» **Problem to work on**:
Answer these questions from the Scala stdout question:
(a) What string does the test print and then compare against the captured output?
(b) Which other method does the asker say they also tried?
(c) According to the edit, what happens in the console when GameRunner.main(_) runs without redirection?

Redirect stdout in another thread - scala

I am trying to write a test that will redirect the stdout of a main method, but it seems that once I call the main, it seems to start on another thread and I cannot capture the output. Here is the code:
This works:
val baos = new ByteArrayOutputStream
val ps = new PrintStream(baos)
System.setOut(ps)
print("123")
Assert.assertEquals("123", baos.toString)
This does not:
val baos = new ByteArrayOutputStream
val ps = new PrintStream(baos)
System.setOut(ps)
GameRunner.main(_)
Assert.assertEquals("123", baos.toString)
....
object GameRunner {
def main(args: Array[String]) {
print("123")
How can I catch the call to print in my test?
*I have also tried scala.Console.setOut
EDIT
I do notice that running GameRunner.main(_) does not even list anything in the console when I am not redirecting. What is causing this?

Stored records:
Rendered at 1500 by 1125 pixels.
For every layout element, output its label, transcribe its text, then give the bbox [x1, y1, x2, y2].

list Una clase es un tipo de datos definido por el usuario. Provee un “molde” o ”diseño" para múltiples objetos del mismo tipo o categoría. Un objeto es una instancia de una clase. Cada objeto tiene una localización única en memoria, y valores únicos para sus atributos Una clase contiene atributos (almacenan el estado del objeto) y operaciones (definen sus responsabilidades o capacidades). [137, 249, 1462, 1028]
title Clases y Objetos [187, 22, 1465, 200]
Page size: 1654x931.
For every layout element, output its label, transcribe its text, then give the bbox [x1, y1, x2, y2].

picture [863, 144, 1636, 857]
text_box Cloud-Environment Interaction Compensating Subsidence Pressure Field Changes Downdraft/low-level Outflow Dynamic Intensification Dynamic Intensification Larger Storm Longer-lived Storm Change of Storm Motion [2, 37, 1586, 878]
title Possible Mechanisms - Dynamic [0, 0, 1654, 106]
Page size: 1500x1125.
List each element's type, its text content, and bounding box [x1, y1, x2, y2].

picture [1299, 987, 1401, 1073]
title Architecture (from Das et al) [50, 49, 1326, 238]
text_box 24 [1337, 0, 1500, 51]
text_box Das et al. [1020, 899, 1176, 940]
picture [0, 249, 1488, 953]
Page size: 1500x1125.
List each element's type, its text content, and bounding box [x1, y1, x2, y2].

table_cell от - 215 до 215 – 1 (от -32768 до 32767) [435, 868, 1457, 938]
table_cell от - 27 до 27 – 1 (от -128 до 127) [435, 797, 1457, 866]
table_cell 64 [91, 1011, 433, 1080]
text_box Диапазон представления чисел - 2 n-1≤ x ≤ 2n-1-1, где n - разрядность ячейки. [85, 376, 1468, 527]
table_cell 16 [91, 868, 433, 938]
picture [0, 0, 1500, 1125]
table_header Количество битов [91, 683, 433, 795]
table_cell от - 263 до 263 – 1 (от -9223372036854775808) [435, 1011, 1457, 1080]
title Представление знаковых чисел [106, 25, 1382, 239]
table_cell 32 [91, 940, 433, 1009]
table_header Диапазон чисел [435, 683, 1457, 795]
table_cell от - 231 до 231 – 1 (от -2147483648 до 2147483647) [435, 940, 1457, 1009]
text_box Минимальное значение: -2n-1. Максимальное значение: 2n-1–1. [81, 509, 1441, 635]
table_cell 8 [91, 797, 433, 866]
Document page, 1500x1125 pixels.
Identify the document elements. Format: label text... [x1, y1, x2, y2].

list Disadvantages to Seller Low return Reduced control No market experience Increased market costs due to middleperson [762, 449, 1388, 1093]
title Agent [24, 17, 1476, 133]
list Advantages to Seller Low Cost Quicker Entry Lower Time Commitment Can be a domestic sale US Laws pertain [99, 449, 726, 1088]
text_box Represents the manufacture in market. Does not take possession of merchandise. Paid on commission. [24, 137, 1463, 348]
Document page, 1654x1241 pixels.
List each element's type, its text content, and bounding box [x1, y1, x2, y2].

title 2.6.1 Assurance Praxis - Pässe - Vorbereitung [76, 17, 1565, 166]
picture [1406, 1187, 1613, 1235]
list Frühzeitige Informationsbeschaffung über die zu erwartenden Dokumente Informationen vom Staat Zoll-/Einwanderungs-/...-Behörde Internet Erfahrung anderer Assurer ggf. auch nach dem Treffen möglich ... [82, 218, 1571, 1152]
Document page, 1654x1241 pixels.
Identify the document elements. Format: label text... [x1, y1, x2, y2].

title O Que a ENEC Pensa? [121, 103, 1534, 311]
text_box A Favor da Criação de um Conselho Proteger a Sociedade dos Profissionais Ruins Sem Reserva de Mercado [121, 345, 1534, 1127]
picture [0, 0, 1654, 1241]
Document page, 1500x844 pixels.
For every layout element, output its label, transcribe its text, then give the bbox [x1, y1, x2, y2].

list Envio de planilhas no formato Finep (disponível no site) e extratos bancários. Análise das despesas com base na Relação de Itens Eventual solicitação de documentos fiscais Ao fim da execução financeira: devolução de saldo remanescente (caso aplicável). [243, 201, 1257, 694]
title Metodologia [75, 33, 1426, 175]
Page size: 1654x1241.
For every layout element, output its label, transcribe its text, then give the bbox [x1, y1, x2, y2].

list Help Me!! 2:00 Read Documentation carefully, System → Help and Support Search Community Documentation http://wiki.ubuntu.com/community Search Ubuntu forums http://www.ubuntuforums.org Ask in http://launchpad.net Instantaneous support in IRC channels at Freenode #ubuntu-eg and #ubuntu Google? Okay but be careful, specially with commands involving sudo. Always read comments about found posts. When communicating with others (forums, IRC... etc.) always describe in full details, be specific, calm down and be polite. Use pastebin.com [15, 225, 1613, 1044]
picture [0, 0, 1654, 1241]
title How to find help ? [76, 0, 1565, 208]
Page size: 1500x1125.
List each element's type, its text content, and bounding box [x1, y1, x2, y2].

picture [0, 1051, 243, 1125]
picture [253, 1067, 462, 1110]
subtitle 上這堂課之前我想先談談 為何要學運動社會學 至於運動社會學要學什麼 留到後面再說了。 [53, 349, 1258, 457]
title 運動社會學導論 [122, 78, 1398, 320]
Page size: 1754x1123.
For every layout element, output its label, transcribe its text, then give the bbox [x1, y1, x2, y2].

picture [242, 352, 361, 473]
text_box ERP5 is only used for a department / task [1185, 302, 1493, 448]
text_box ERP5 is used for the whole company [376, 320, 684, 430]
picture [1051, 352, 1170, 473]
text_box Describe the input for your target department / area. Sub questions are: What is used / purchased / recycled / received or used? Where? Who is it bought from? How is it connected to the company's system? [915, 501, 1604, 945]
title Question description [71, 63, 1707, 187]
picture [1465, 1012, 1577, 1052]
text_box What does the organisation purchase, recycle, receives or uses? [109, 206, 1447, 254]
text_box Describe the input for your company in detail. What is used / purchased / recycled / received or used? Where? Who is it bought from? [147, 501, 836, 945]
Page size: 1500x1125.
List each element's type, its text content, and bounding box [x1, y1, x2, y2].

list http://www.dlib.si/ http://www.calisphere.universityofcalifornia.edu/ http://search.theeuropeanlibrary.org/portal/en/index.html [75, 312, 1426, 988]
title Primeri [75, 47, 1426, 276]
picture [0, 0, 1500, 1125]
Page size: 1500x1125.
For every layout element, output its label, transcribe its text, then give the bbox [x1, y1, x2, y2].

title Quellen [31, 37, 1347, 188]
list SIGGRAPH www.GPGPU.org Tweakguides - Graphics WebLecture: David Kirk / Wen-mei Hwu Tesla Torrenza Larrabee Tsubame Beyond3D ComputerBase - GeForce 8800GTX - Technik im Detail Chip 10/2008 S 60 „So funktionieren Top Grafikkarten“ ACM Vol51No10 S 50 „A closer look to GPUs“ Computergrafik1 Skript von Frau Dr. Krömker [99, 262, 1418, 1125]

» **Problem solution**:
(a) "123"
(b) scala.Console.setOut
(c) Nothing is listed in the console.